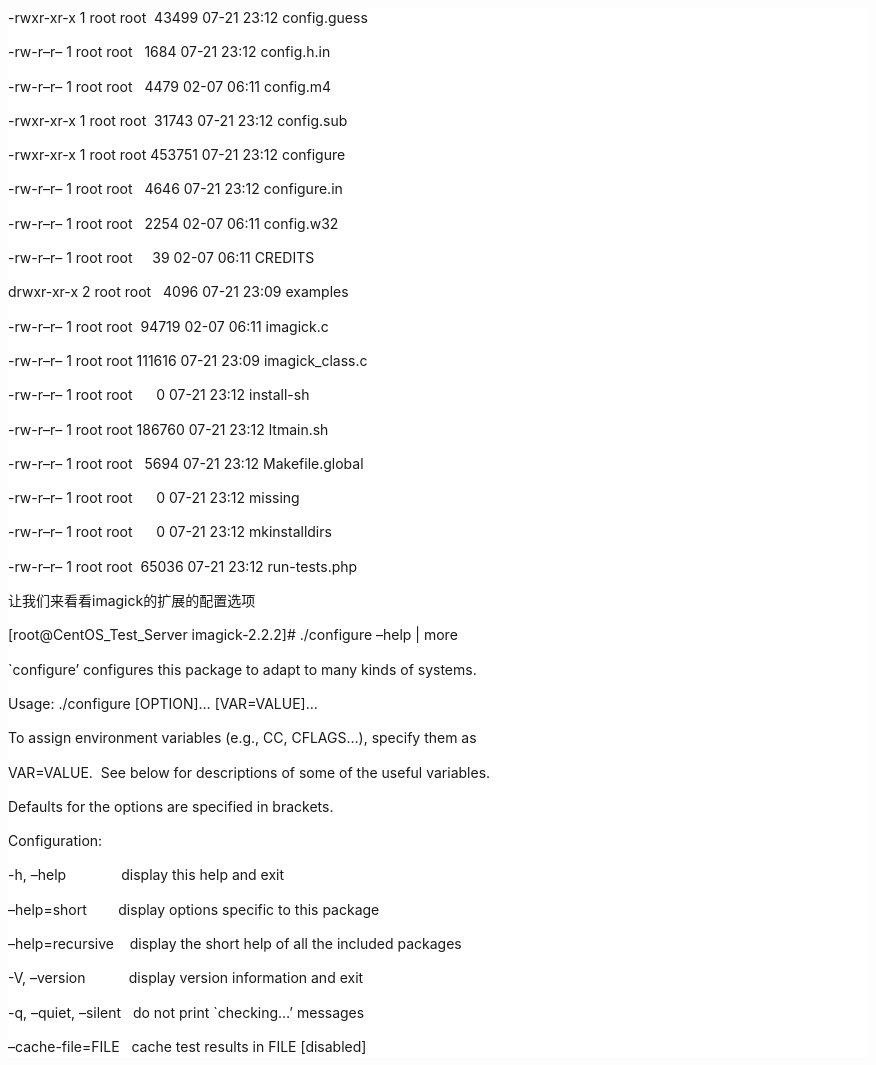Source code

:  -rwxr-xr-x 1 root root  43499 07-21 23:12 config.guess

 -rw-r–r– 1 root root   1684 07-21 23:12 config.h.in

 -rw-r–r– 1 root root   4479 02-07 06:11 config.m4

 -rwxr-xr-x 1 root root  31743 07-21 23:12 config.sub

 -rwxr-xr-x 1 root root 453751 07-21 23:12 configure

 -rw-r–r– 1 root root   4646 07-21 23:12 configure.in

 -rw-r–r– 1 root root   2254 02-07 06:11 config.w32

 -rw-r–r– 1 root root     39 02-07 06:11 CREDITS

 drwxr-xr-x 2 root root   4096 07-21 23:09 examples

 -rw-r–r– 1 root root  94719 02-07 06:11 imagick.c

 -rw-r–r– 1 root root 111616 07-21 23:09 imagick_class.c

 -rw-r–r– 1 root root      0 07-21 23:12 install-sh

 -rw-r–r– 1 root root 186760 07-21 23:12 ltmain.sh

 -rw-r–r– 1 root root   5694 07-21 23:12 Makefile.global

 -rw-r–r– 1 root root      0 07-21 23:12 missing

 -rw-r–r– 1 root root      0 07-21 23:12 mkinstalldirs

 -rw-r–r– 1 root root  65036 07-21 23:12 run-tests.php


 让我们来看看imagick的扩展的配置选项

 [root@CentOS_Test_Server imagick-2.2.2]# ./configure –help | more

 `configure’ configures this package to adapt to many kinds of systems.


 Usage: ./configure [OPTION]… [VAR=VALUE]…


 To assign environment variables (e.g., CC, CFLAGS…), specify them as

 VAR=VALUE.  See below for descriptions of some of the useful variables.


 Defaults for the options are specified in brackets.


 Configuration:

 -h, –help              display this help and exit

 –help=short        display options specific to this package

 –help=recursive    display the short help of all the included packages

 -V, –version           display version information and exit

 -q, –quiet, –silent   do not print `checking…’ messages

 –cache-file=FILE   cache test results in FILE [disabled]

■ Problem requirements:
All lines that contain the word "help" should be copied from the listing.

■ Exercise output:
 [root@CentOS_Test_Server imagick-2.2.2]# ./configure –help | more
 -h, –help              display this help and exit
 –help=short        display options specific to this package
 –help=recursive    display the short help of all the included packages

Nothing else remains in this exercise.